Presence is an area of social and interpersonal skills that comes up fairly frequently in my role as a high-performance coach. A current, longstanding client may ask what it is, and a new client may come to me because they already know they need it.
While anyone, from school-age children to adults can possess Presence and hold space using that power, the three main areas of concentration for this discipline tends to be Professional Presence, Personal Presence, and Executive Presence.
Presence is NOT your image or first impression, nor is it your body language. It is largely your nonverbal persona.
I know there’ll be a reader who’ll call me out for being redundant because I said Presence is not body language but it is nonverbal.
To be clear, body language and nonverbals are not one and the same. They’re more fraternal twins than identical.
Where body language is related to physical movement and what you're doing with your body to convey a silent message, either consciously or subconsciously, non-verbals on the other hand are your actions.
A nonverbal can be something as simple as stepping ahead of a person to open the door for them, or maintaining steady eye contact. It is understandable why that example may appear ambiguous at first glance.
Consider this; the nonverbal message of steady eye contact conveys alertness and interest, and if that same person were to roll their eyes in disgust or look up and to their left as they seek to recall information, the latter would be examples of body language.
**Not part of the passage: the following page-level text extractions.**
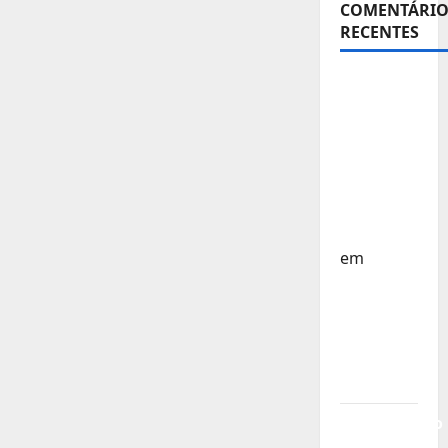
COMENTÁRIO
RECENTES
Sub-15 –
Equipa
Nacional
Regressa
a Casa –
FP
Corfebol
em
Europeu
Sub-15 –
Resultados
Corfebol
8 (K8)
Campeonato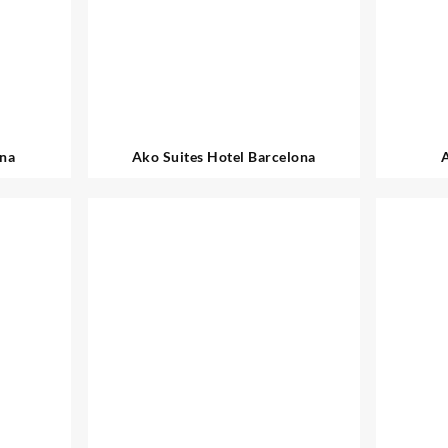
ona
Ako Suites Hotel Barcelona
A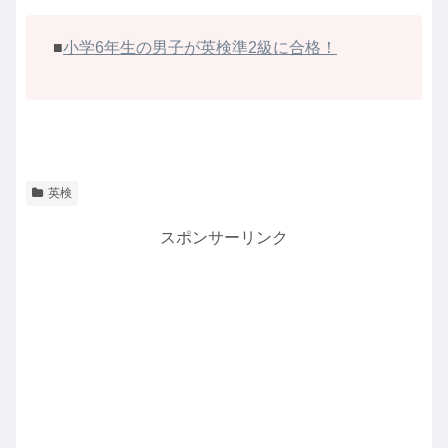
■
小学6年生の男子が英検準2級に合格！
英検
スポンサーリンク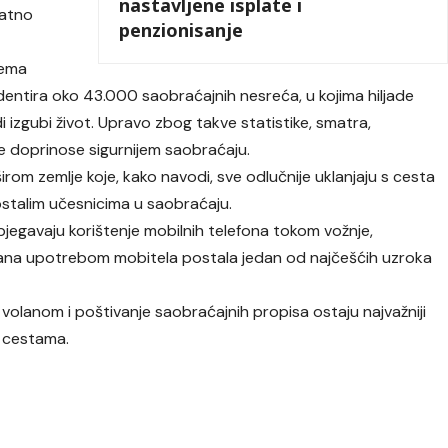
nastavljene isplate i
natno
penzionisanje
rema
identira oko 43.000 saobraćajnih nesreća, u kojima hiljade
 izgubi život. Upravo zbog takve statistike, smatra,
e doprinose sigurnijem saobraćaju.
širom zemlje koje, kako navodi, sve odlučnije uklanjaju s cesta
 ostalim učesnicima u saobraćaju.
bjegavaju korištenje mobilnih telefona tokom vožnje,
vana upotrebom mobitela postala jedan od najčešćih uzroka
olanom i poštivanje saobraćajnih propisa ostaju najvažniji
. cestama.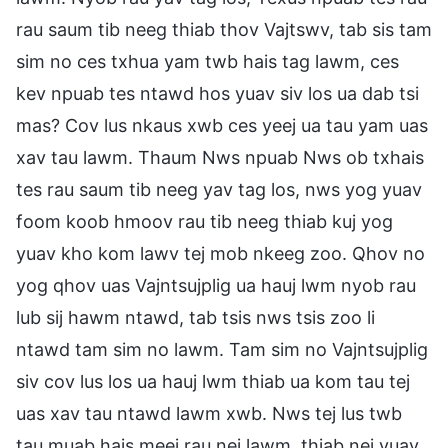
rau saum tib neeg thiab thov Vajtswv, tab sis tam
sim no ces txhua yam twb hais tag lawm, ces
kev npuab tes ntawd hos yuav siv los ua dab tsi
mas? Cov lus nkaus xwb ces yeej ua tau yam uas
xav tau lawm. Thaum Nws npuab Nws ob txhais
tes rau saum tib neeg yav tag los, nws yog yuav
foom koob hmoov rau tib neeg thiab kuj yog
yuav kho kom lawv tej mob nkeeg zoo. Qhov no
yog qhov uas Vajntsujplig ua hauj lwm nyob rau
lub sij hawm ntawd, tab tsis nws tsis zoo li
ntawd tam sim no lawm. Tam sim no Vajntsujplig
siv cov lus los ua hauj lwm thiab ua kom tau tej
uas xav tau ntawd lawm xwb. Nws tej lus twb
tau muab hais meej rau nej lawm, thiab nej yuav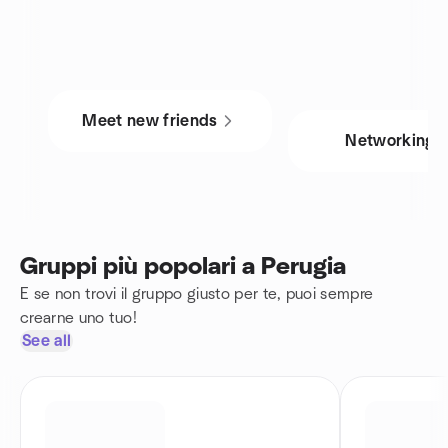
Meet new friends
Networking
Gruppi più popolari a Perugia
E se non trovi il gruppo giusto per te, puoi sempre
crearne uno tuo!
See all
In short, nonverbals have nothing at all to do with what it may mean that your arms are crossed in front of you, if you rub your forehead, or if you’re smiling. Also, nonverbals speak to your character, and body language speaks to your thoughts.
Everyone has Presence. That’s a fact. The question is whether Your Presence is telegraphing what you want people to see and feel about you?
Your Presence is your persona, and it’s how people see you and feel you, and how you hold space based on the vibration or frequency you’re emitting.
Presence cannot be fully discussed without accounting for one’s physical space. Space is an important element because it is never empty, and it is always occupied with energy and matter.
Space relates to how we use our physicality to make ourselves known or to let others know that we exist and the extent to which they should make space for that existence.
We have all been in the Presence of a person who “sucks the air out of the room”, so to speak. Similarly, we have witnessed how a person can “light up a room” and bring lots of joy, by their mere Presence.
Space is used whether you’re standing or sitting, and how you choose to stand, for example with your shoulders back and chin raised, vs making yourself appear smaller, something far too many women practice without even thinking about it.
Space also relates to Presence in terms of which seat you choose or your designated seat at a conference table or even a dining table.
Are you at the head of the table, or are you assigned or relegated to a filler seat on the side? Perhaps you are seated to the right of the main speaker, thus making you the second most important person in the room because you’re literally their “Right Hand Person”.
The actor, Carey Grant famously said, “I acted like Carey Grant for so long, I became Carey Grant.” Now that’s a great example of holding space to act the way you want to be seen and treated, and for Carey Grant that meant being the person whom his fans expected him to be.
I hope you too see yourself as a complex human being, and not one dimensional. We’re all multi-dimensional, and the more we experience the many facets of life, the more we have to be aware of our Presence and what we’re conveying.
We have so much to offer every person we happen upon. Let’s consciously seek to rock every room we enter with a polished and powerful Presence.